This unyielding, unending nostalgia and attachment to "the greatest generation" and the post-WWII order is, in my view, death for the intellectual life of the country, and is part of the reason that our contemporary culture abounds in apocalyptic and dystopian nightmares, and sees very view optimistic and utopian dreamworlds.
Posted by: Dan Kervick | June 24, 2008 at 12:45 AM
Ilan - This is the kind of topic for deeper discussion that this blog should raise more frequently. Some comments on each of your points (apologies for the length):
The Why
1. The United States will be preeminent in the near future...
Yes, by traditional measures of military power. But nations that can disable US satellites and carrier battle groups with volleys of cheap missiles may not need to match us system for system in order to pose a strategic threat fairly soon. Great power conflict can be asymmetric as well as conflict between great powers and insurgents.
2. ...but the rest of the world is catching up.
Yes, although to call responsible the economic policy of authoritarian states is a use of the term that might be questioned. However, these states may change more easily once they have a standard of living closer to our own. A deeper problem may be simply physical. China is following our example of resource-intensive growth. The most impressive thing we could do now would be to find a more sustainable path to continued growth.
3. The current world order has worked pretty well for sixty years...
I am certainly grateful for it. But whether one agrees or disagrees with your view of the Cold War, the last sixty years were a unique and probably non-recurring period. The basis for the stability and outcome of the period was the economic strength and global dominance of the United States and the economic stasis and then failure of its major adversary. I'm not sure this will happen again or will have as non-violent an outcome if it does.
4. ...but change is dangerous and deadly.
Whether the rise of the rest is dangerous will depend on how the rest of the world gets along with itself. The danger I foresee has less to do with the risks to America of relative US decline than with rising capabilities in other countries that deepen insecurities and exacerbate longstanding disputes that other countries have with each other. I'm not sure what influence we can bring to attenuate these if they become serious.
The How
1. Pursue a policy of liberal internationalism...
In the long-run, this is what we will do as long as the American electorate rejects a sharper turn to the left or right. But even from this middle ground, it can be noted that liberal internationalism and democracy do not necessarily lead to a stronger sense of common humanity. The mass participation of modern life has strengthened identity extremism as well as moderated it. The good news is that utility value and intrinsic value cannot be reduced one to the other. But liberals for that reason must be careful in arguing social philosophies that rest on utilitarian ethics as the answer to extremists who argue the need for intrinsic values (as they define them).
2. ...and accept that we will relinquish some power.
I believe it would serve your purpose better to use the term "share" rather than "relinquish" here. This is certainly what you mean.

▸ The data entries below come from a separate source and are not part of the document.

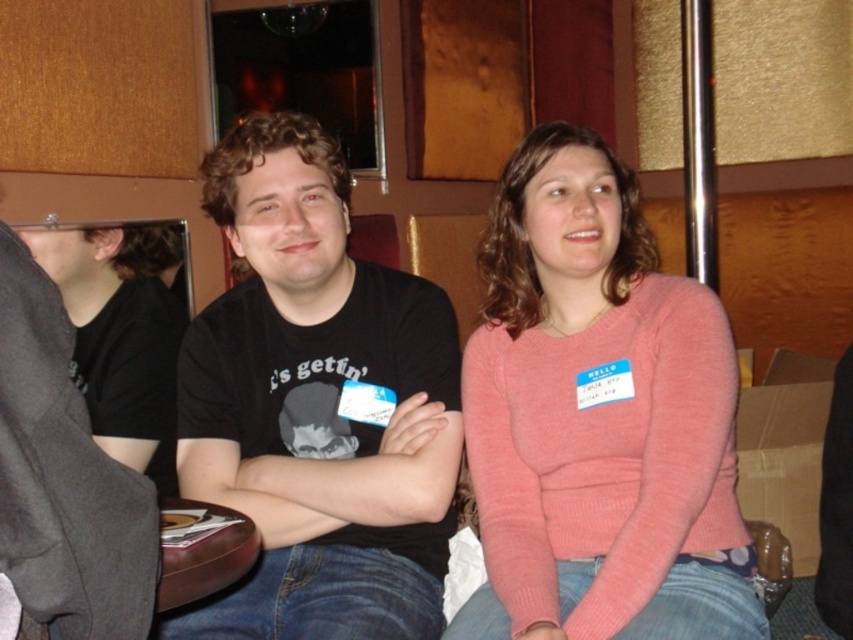
You are organizing a clothing donation drive and need to determine if the pink knitted sweater at center and the black matte shirt at left can fit side by side on a shelf that is 1.2 meters wide. Based on their widths, can both items fit together?

The pink knitted sweater at center might be wider than black matte shirt at left, so it is uncertain if both can fit on a 1.2 meter shelf without overlapping. Measure both items to confirm their exact widths before deciding.

You are organizing a photo shoot and need to place a small prop at the exact center of the image. However, you must avoid placing it over the pink knitted sweater at center. Where should you position the prop instead?

The pink knitted sweater at center is located at point (598, 419). To avoid placing the prop over it, position the prop slightly to the left or right of this coordinate, ensuring it remains centered but not overlapping the sweater.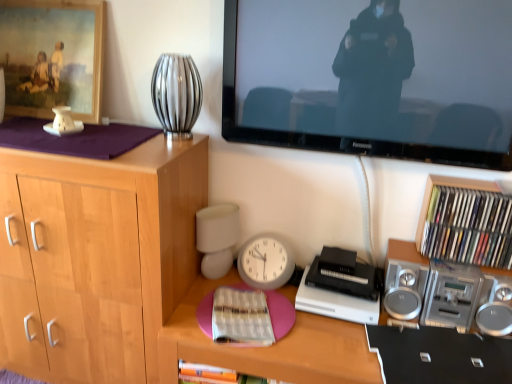
What are the coordinates of `blank space situated above light wood cabinet at left (from a real-world perspective)` in the screenshot? It's located at (58, 130).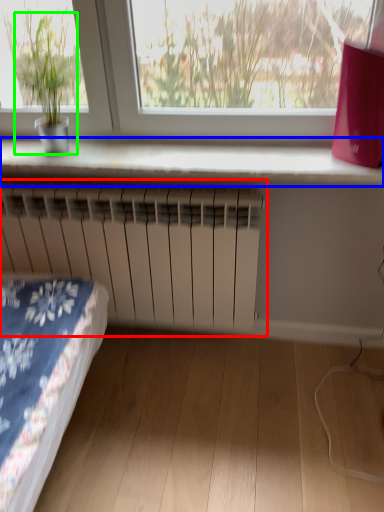
Question: Which is nearer to the radiator (highlighted by a red box)? window sill (highlighted by a blue box) or houseplant (highlighted by a green box).

Choices:
 (A) window sill
 (B) houseplant

Answer: (A)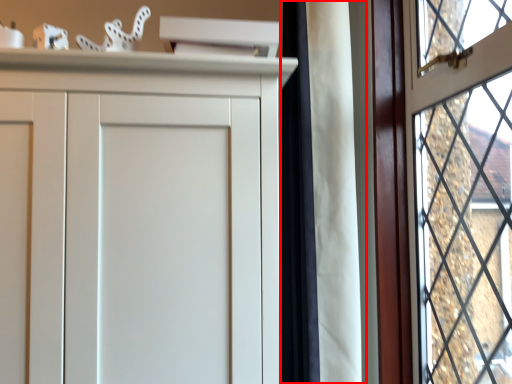
Question: From the image's perspective, what is the correct spatial positioning of curtain (annotated by the red box) in reference to window?

Choices:
 (A) above
 (B) below

Answer: (A)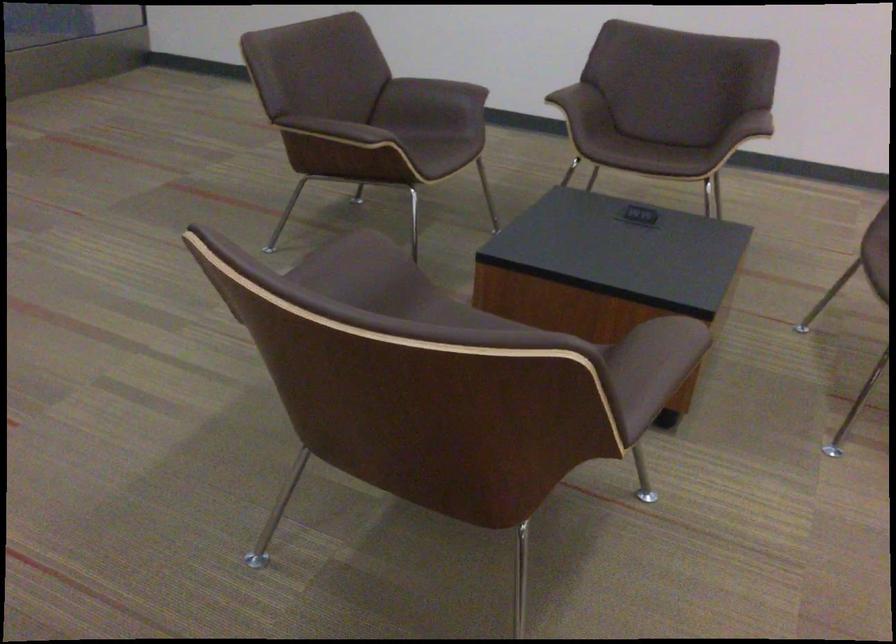
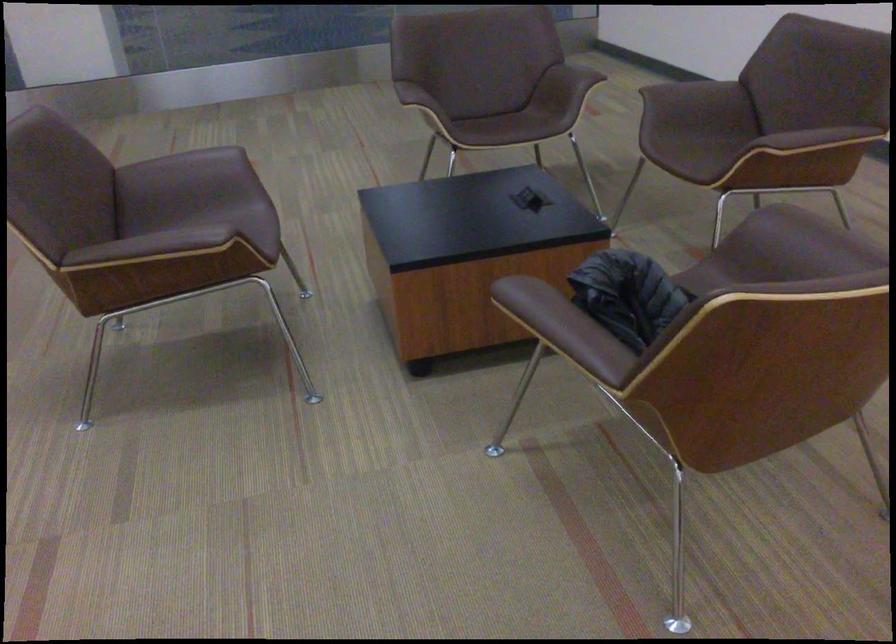
The point at (354, 261) is marked in the first image. Where is the corresponding point in the second image?

(193, 162)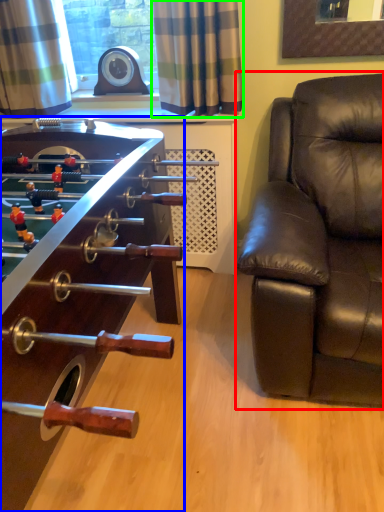
Question: Considering the real-world distances, which object is farthest from studio couch (highlighted by a red box)? table (highlighted by a blue box) or curtain (highlighted by a green box)?

Choices:
 (A) table
 (B) curtain

Answer: (A)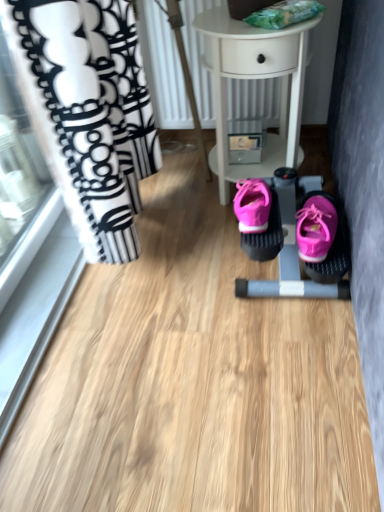
Identify the location of vacant region to the left of pink fabric baby carriage at center. (185, 271).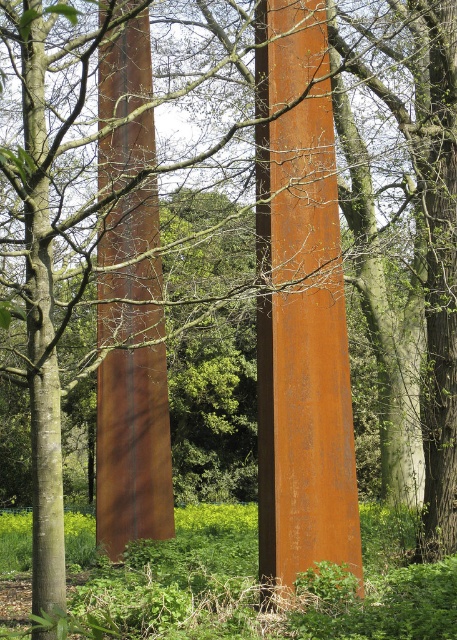
Between rusty metal pole at center and rusty metal pillar at center, which one is positioned lower?

rusty metal pillar at center

Does rusty metal pole at center have a greater height compared to rusty metal pillar at center?

Indeed, rusty metal pole at center has a greater height compared to rusty metal pillar at center.

Find the location of a particular element. rusty metal pole at center is located at coordinates (301, 305).

The width and height of the screenshot is (457, 640). Find the location of `rusty metal pole at center`. rusty metal pole at center is located at coordinates (301, 305).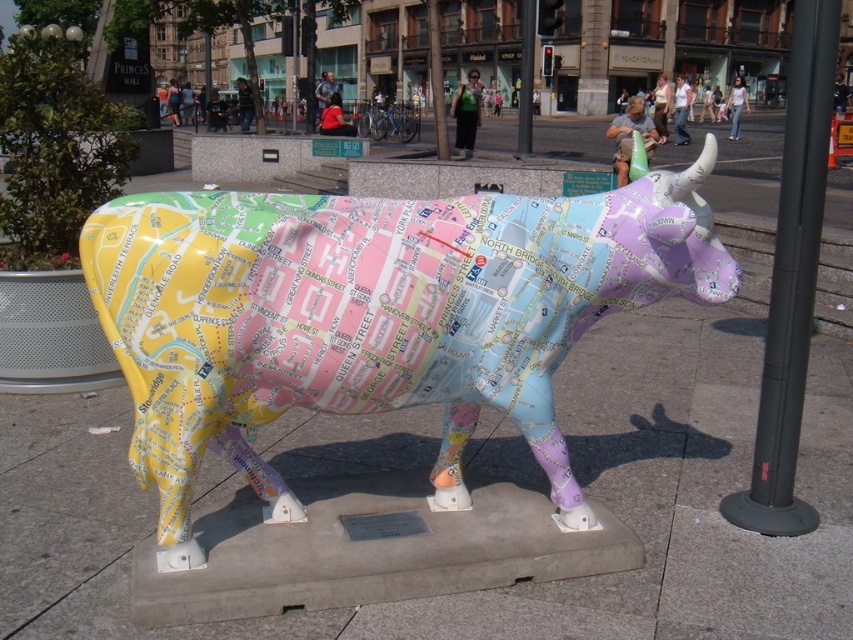
Question: Is map-covered cow at center below black metal pole at right?

Choices:
 (A) yes
 (B) no

Answer: (A)

Question: Is map-covered cow at center to the left of black metal pole at right from the viewer's perspective?

Choices:
 (A) yes
 (B) no

Answer: (A)

Question: Which point is closer to the camera?

Choices:
 (A) (761, 372)
 (B) (154, 476)

Answer: (B)

Question: Which point appears farthest from the camera in this image?

Choices:
 (A) coord(778,252)
 (B) coord(201,241)

Answer: (A)

Question: Does map-covered cow at center have a larger size compared to black metal pole at right?

Choices:
 (A) no
 (B) yes

Answer: (A)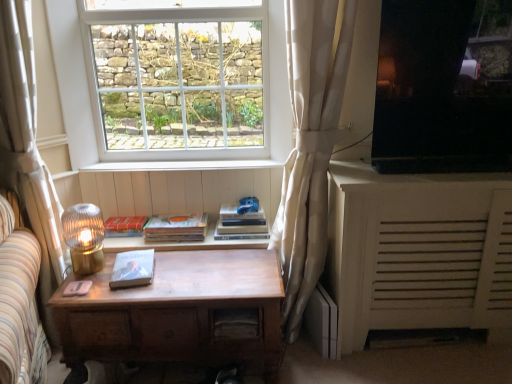
At what (x,y) coordinates should I click in order to perform the action: click on vacant point above hardcover book at center (from a real-world perspective). Please return your answer as a coordinate pair (x, y). The width and height of the screenshot is (512, 384). Looking at the image, I should click on (237, 209).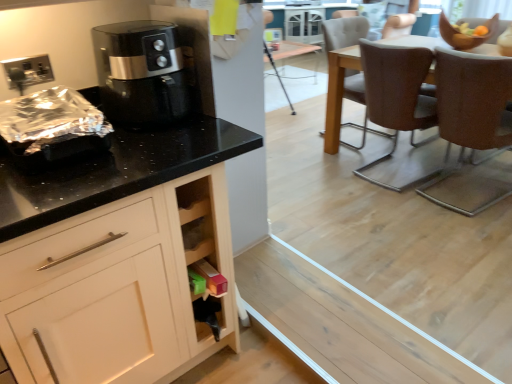
The height and width of the screenshot is (384, 512). I want to click on vacant space that's between brown leather chair at center, which is counted as the 2th chair, starting from the front, and brown leather chair at right, positioned as the 3th chair in back-to-front order, so click(x=432, y=177).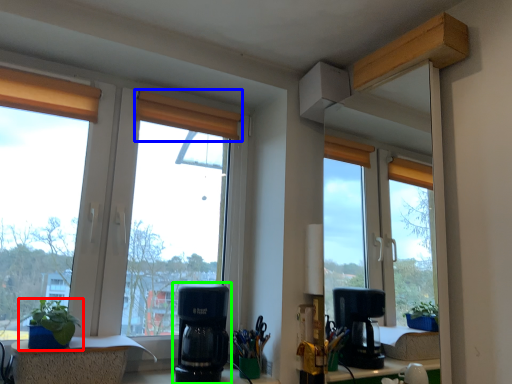
Question: Which object is positioned farthest from houseplant (highlighted by a red box)? Select from curtain (highlighted by a blue box) and coffee maker (highlighted by a green box).

Choices:
 (A) curtain
 (B) coffee maker

Answer: (A)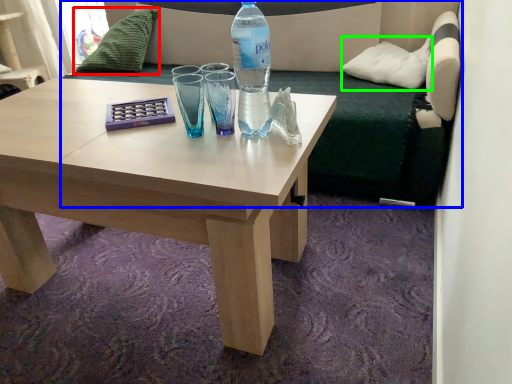
Question: Estimate the real-world distances between objects in this image. Which object is closer to pillow (highlighted by a red box), studio couch (highlighted by a blue box) or pillow (highlighted by a green box)?

Choices:
 (A) studio couch
 (B) pillow

Answer: (A)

On a side note: Zakaria should date the analogy of America today to the British Empire of the late 1870s, not 1908. We are still in the stage the British went through of fighting peripheral wars with the Islamic world (Afghan War, Mahdism) while other great powers industrialized. We may awaken to the urgency of new peer competitors at about the same time the British did, c. 1900 for them and 2030 for us.
3. Protect from transnational threats...
One question is whether the distinctions between foreign and domestic policy and between public and private sectors will still be relevant. In important ways, what we are likely to face will blur all of these boundaries. But I think you are on the right track if your point is the need for flexibility.
4. ...and develop a reasonable military investment strategy that deters potential aggressors, maintains American supremacy, and isn't overly wasteful.
You use the word "supremacy" but surely you mean "sufficiency" here. Our military will not maintain for the next sixty years the relative position that it has held for the last sixty, if the rest of the world catches up or overtakes us in engineering capabilities and translates these into greater military power. The real need is to have a sufficient defense to deter aggressors, defend our allies and friends, and protect other vital interests. I think such a defense should be possible.
On another side note: A strategy that relies on mobilization could be more dangerous than one that relies on standing forces, given what happened in 1914. A true dependence on reserve capabilities would incentivize an aggressor to strike before these capabilities can be fully mobilized. The need is for us to have a sufficient standing defense geared to vital needs and a vision of security that is sustainable in the long-term.
Grand strategy should be a set of aims that can be sustained as well as a set of aims that ought to be sustained. Global institutionalism of the kind you outline could grow if its goal is to give participation and influence to the rest of the world as something the world deserves and if the benefits and costs are fair to all. What we need is a vision of shared cost and benefit that demands of others what we are willing to demand of ourselves. How compelling that vision is will depend on how we see ourselves. I hope you persevere in trying to sort these things out.
Posted by: David Billington | June 25, 2008 at 01:04 AM
Hi -
Your points 3 and 4 are the key to understanding what you're missing.
3) The current world order has worked well? The question is: for whom?
First of all, which current world order? The world order before the New World Order of Bush 41, or the world order that Bush 43 has helped create? The cold-war world order is gone, demolished and the remains sent to the Fishkill Landfill; I think that a very, very strong case can be made that the cold war world order was a house built on sand, where both sides subsidized third-party conflicts to keep the status quo alive, not solving them but merely postponing them. The breakup of Yugoslavia, for instance, is the direct result of Tito's adroit ability to enrage all ethnic groups in order to control them; the same can be said of many countries in the Third World, especially in Africa.
Problems that are plastered over fester and create larger and greater problems; progressives, I would think, would be more interested in solving the problems, rather than making them worse. The current world order isn't working well: while I am sure that it can be improved on, this will not come by pretending that everything is fine and dandy.
And this leads us directly to...
4) Change is Deadly and Dangerous
Good lord, can you really be this reactionary?
I think an excellent case can be made that both World Wars resulted because countries were unable to change their policies to adapt to changes, especially the WW1. The major powers knew that the last major war in Europe - Franco-Prussian War - was won by the side able to mobilize as quickly as possible, a lesson from the US Civil War. They based their war-fighting abilities on being able to mobilize as quickly as possible and completely lacked an alternative or a de-escalation policy. As a result, the greatest mistake of the 20th century took place, and the political leaders fell into war because they couldn't change things.
Change is only deadly and dangerous if your system cannot absorb it, cannot modify itself to continue to survive, if it cannot evolve to meet changes.
Unless you can reconcile these two positions, your "grand strategy" is doomed to fail, unless, of course, you succeed in creating a statist world that condemns literally billions to poverty and despair. This is a progressive standpoint?
Hmmmm...
Posted by: John F. Opie | June 25, 2008 at 09:09 AM
David Billington, upthread, is absolutely right about the greater risk inherent in reliance on mobilization. Moreover, this idea fails to take into account the greater capital intensity of the modern military establishment, especially in the naval and airpower areas.
American defense spending is skewed upwards by the fact that no other country maintains a dozen aircraft carriers or their support ships and aircraft, as many nuclear submarines as we do, or as many combat aircraft as we do. We either keep all these on active service, or we lose them. There is no middle ground, as there was for the militaries of a century ago.